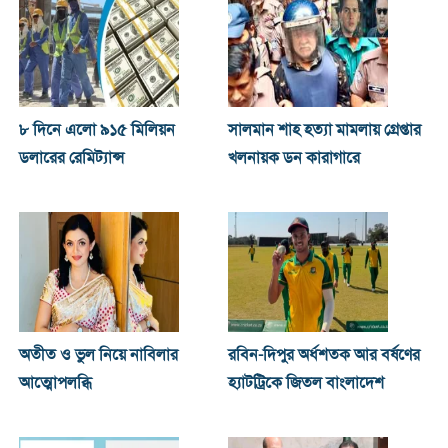
৮ দিনে এলো ৯১৫ মিলিয়ন
সালমান শাহ হত্যা মামলায় গ্রেপ্তার
ডলারের রেমিট্যান্স
খলনায়ক ডন কারাগারে
অতীত ও ভুল নিয়ে নাবিলার
রবিন-দিপুর অর্ধশতক আর বর্ষণের
আত্মোপলব্ধি
হ্যাটট্রিকে জিতল বাংলাদেশ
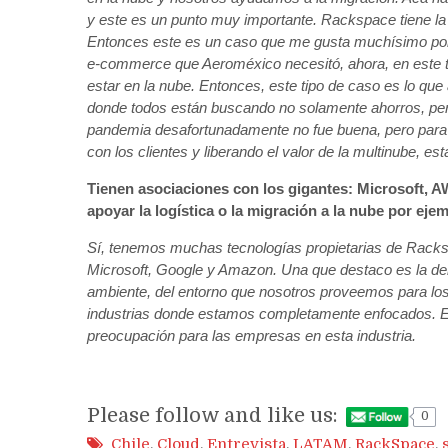
y este es un punto muy importante. Rackspace tiene la c
Entonces este es un caso que me gusta muchísimo porqu
e-commerce que Aeroméxico necesitó, ahora, en este t
estar en la nube. Entonces, este tipo de caso es lo qu
donde todos están buscando no solamente ahorros, pero t
pandemia desafortunadamente no fue buena, pero para
con los clientes y liberando el valor de la multinube, 
Tienen asociaciones con los gigantes: Microsoft, A
apoyar la logística o la migración a la nube por eje
Sí, tenemos muchas tecnologías propietarias de Rack
Microsoft, Google y Amazon. Una que destaco es la den
ambiente, del entorno que nosotros proveemos para los 
industrias donde estamos completamente enfocados. En
preocupación para las empresas en esta industria.
Please follow and like us:
0
Chile
,
Cloud
,
Entrevista
,
LATAM
,
RackSpace
,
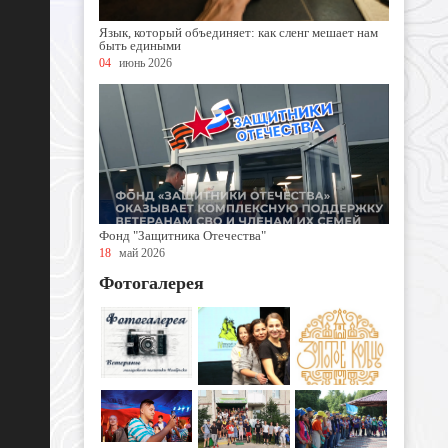
Язык, который объединяет: как сленг мешает нам
быть едиными
04
июнь 2026
Фонд "Защитника Отечества"
18
май 2026
Фотогалерея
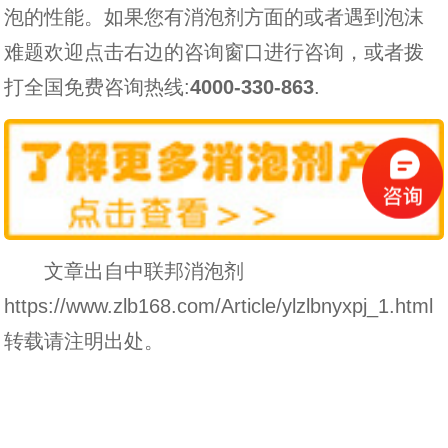
泡的性能。如果您有消泡剂方面的或者遇到泡沫
难题欢迎点击右边的咨询窗口进行咨询，或者拨
打全国免费咨询热线:
4000-330-863
.
文章出自中联邦消泡剂
https://www.zlb168.com/Article/ylzlbnyxpj_1.html
转载请注明出处。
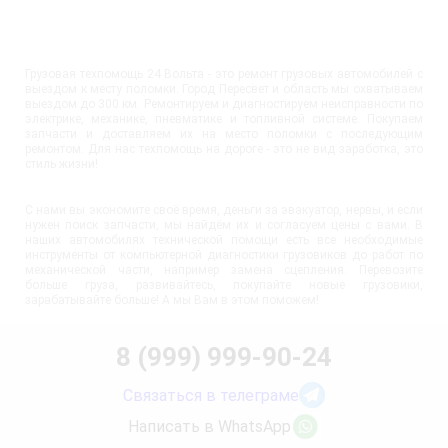
Грузовая техпомощь 24 Вольта - это ремонт грузовых автомобилей с
выездом к месту поломки. Город Пересвет и область мы охватываем
выездом до 300 км. Ремонтируем и диагностируем неисправности по
электрике, механике, пневматике и топливной системе. Покупаем
запчасти и доставляем их на место поломки с последующим
ремонтом. Для нас техпомощь на дороге - это не вид заработка, это
стиль жизни!
С нами вы экономите своё время, деньги за эвакуатор, нервы, и если
нужен поиск запчасти, мы найдём их и согласуем цены с вами. В
наших автомобилях технической помощи есть все необходимые
инструменты от компьютерной диагностики грузовиков до работ по
механической части, например замена сцепления. Перевозите
больше груза, развивайтесь, покупайте новые грузовики,
зарабатывайте больше! А мы Вам в этом поможем!
8 (999) 999-90-24
Связаться в телеграме
Написать в WhatsApp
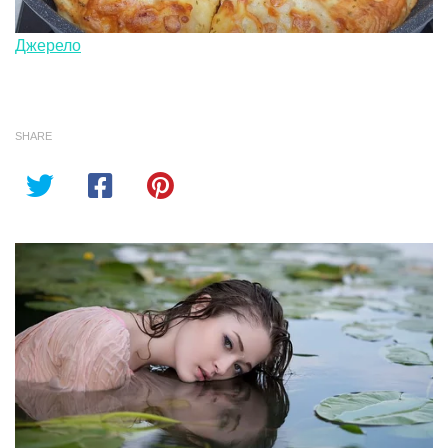
Джерело
SHARE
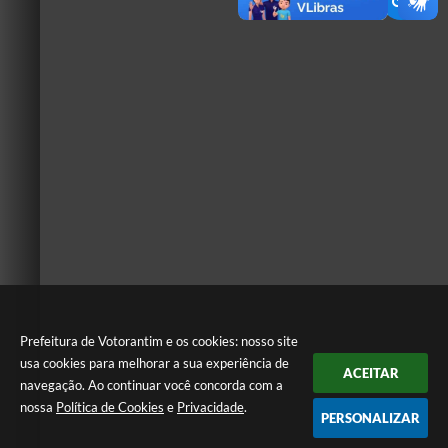
Prefeitura de Votorantim e os cookies: nosso site
usa cookies para melhorar a sua experiência de
ACEITAR
navegação. Ao continuar você concorda com a
nossa
Política de Cookies
e
Privacidade
.
PERSONALIZAR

§ Task requirements
Please reproduce the records above exactly, leaving out every picture.

§ Expected output
৮ দিনে এলো ৯১৫ মিলিয়ন
সালমান শাহ হত্যা মামলায় গ্রেপ্তার
ডলারের রেমিট্যান্স
খলনায়ক ডন কারাগারে
অতীত ও ভুল নিয়ে নাবিলার
রবিন-দিপুর অর্ধশতক আর বর্ষণের
আত্মোপলব্ধি
হ্যাটট্রিকে জিতল বাংলাদেশ
y este es un punto muy importante. Rackspace tiene la c
Entonces este es un caso que me gusta muchísimo porqu
e-commerce que Aeroméxico necesitó, ahora, en este t
estar en la nube. Entonces, este tipo de caso es lo qu
donde todos están buscando no solamente ahorros, pero t
pandemia desafortunadamente no fue buena, pero para
con los clientes y liberando el valor de la multinube, 
Tienen asociaciones con los gigantes: Microsoft, A
apoyar la logística o la migración a la nube por eje
Sí, tenemos muchas tecnologías propietarias de Rack
Microsoft, Google y Amazon. Una que destaco es la den
ambiente, del entorno que nosotros proveemos para los 
industrias donde estamos completamente enfocados. En
preocupación para las empresas en esta industria.
Please follow and like us:
0
Chile
,
Cloud
,
Entrevista
,
LATAM
,
RackSpace
,
Язык, который объединяет: как сленг мешает нам
быть едиными
04
июнь 2026
Фонд "Защитника Отечества"
18
май 2026
Фотогалерея
泡的性能。如果您有消泡剂方面的或者遇到泡沫
难题欢迎点击右边的咨询窗口进行咨询，或者拨
打全国免费咨询热线:
4000-330-863
.
文章出自中联邦消泡剂
https://www.zlb168.com/Article/ylzlbnyxpj_1.html
转载请注明出处。
Грузовая техпомощь 24 Вольта - это ремонт грузовых автомобилей с
выездом к месту поломки. Город Пересвет и область мы охватываем
выездом до 300 км. Ремонтируем и диагностируем неисправности по
электрике, механике, пневматике и топливной системе. Покупаем
запчасти и доставляем их на место поломки с последующим
ремонтом. Для нас техпомощь на дороге - это не вид заработка, это
стиль жизни!
С нами вы экономите своё время, деньги за эвакуатор, нервы, и если
нужен поиск запчасти, мы найдём их и согласуем цены с вами. В
наших автомобилях технической помощи есть все необходимые
инструменты от компьютерной диагностики грузовиков до работ по
механической части, например замена сцепления. Перевозите
больше груза, развивайтесь, покупайте новые грузовики,
зарабатывайте больше! А мы Вам в этом поможем!
8 (999) 999-90-24
Связаться в телеграме
Написать в WhatsApp
Джерело
SHARE
Prefeitura de Votorantim e os cookies: nosso site
usa cookies para melhorar a sua experiência de
ACEITAR
navegação. Ao continuar você concorda com a
nossa
Política de Cookies
e
Privacidade
.
PERSONALIZAR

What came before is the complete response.